Now, I’m no Cesar Milan, but I have some issues with what I’m seeing. Maybe I’m wrong and if so, great, but as both a parent and a responsible dog owner, I would not have let this interaction continue uninterrupted and I would not have been laughing. Here’s what bugged me:

  • The little boy evidences tension and a distinct desire for the dog to leave him alone. In a child without Down Syndrome, it would not be acceptable to leave them in a situation where they are essentially being dominated by a canine. In a child with Down Syndrome, who likely has even less effective communication tools at their disposable, you must be even more vigilant. My issue here is you don’t even NEED a translation of intent by the toddler. He doesn’t want the dog messing with him. That’s a full stop both for a parent and a dog owner.
  • While the dog – a female – is clearly trying to be friendly, the problem is that she is controlling the situation. In any human-dog interaction, human must always be the leader. This goes for children as well. When our children can’t vocalize for themselves, we must do it for them. It is not acceptable for a dog to believe any human baby is their puppy. This can lead to unintended, yet tragic accidents.

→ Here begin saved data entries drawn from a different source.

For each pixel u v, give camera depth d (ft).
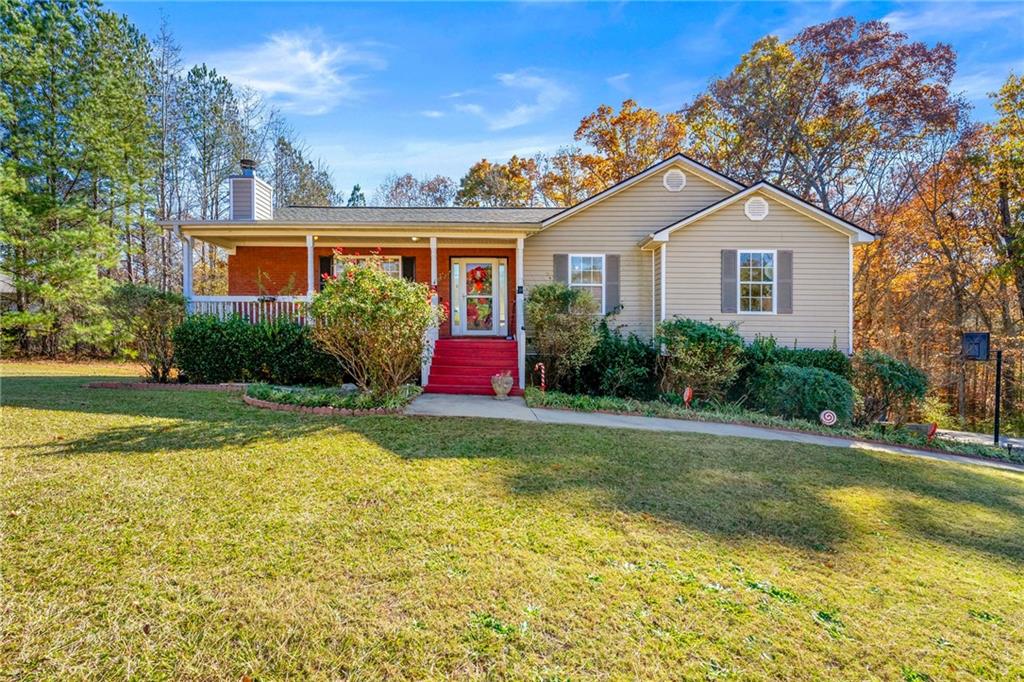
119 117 54.39
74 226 52.34
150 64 64.28
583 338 32.42
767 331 35.96
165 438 17.42
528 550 10.28
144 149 56.90
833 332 35.88
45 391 26.48
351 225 33.68
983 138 53.88
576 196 89.25
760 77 70.54
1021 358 52.11
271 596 8.30
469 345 35.35
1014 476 19.52
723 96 73.77
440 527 11.18
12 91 49.19
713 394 30.83
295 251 41.34
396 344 24.47
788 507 13.58
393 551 9.98
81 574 8.74
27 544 9.71
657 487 14.56
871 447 22.82
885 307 60.75
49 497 11.95
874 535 12.11
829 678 6.95
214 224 33.35
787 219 36.01
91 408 21.95
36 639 7.06
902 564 10.66
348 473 14.52
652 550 10.57
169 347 30.89
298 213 45.09
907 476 17.60
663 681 6.72
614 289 39.55
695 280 36.17
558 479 14.80
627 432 21.61
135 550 9.64
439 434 19.45
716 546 10.95
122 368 45.16
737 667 7.06
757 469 17.03
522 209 50.60
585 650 7.28
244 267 41.06
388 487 13.51
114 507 11.53
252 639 7.24
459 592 8.63
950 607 9.00
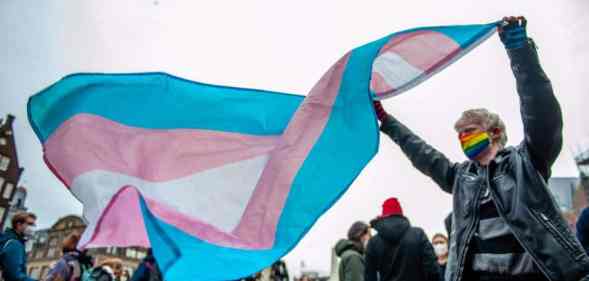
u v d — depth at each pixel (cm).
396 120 248
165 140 293
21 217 467
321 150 239
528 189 167
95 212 274
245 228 243
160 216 245
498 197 174
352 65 242
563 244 154
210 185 268
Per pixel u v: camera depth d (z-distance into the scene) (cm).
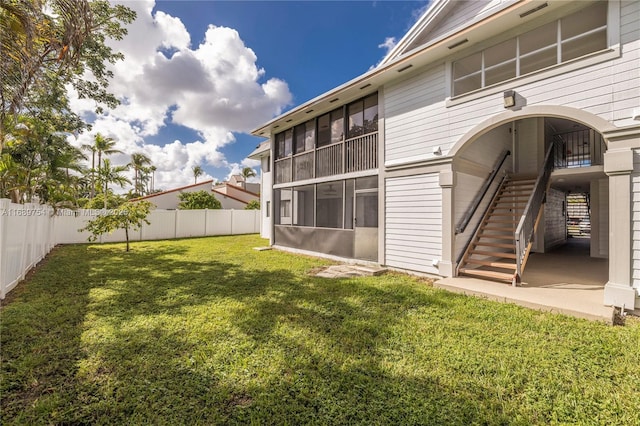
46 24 472
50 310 459
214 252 1133
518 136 1010
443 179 667
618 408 230
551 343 343
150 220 1638
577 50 669
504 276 589
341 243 933
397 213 771
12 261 584
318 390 255
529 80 535
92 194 1892
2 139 665
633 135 430
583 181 1030
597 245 961
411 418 221
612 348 326
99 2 820
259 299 522
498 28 564
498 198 861
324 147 1013
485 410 231
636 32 431
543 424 217
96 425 216
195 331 378
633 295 425
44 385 263
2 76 441
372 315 440
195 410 231
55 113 969
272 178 1291
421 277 702
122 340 352
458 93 688
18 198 987
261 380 270
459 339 355
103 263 886
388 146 794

Despite the headline, this dog never managed to befriend this child. Right up until the last second, the toddler wanted nothing to do with the dog. His parents had a responsibility to respect that. In my mind, all they did was create tension and potentially distrust in their child.

Again, this is just me. Maybe the fact that I raise Pit Bulls is  clouding my perspective. We would never allow our Pit Bulls to continue to pressure anyone, let alone a defenseless child.

6 thoughts on “Why Do Thousands of People and The Huffington Post Think This is Okay?

  1. What made me clearly uncomfortable was what happened from 3:14 on, with the child hugging/groping the dog’s head. I know many dogs, most of whom wouldn’t mind such an action. But I do not know the one in the video. Dogs and children is a difficult topic.

  2. I agree the interaction was troublesome. The child was clearly curious but bothered by the dog’s touch. As a special needs educator, I can tell you that SOME (I’m speaking in generalizations here) children with Down Syndrome may exhibit some distress when faced with certain sensations. Some textures are unpleasant. That may be the case with this little boy. The little boy likes the dog’s foot on a clothed part of his body, where he is not directly touching him, but does not like the feeling of the dogs fur or mouth. A more structured, graduated approach may have been more beneficial if trying to perform sensory integration.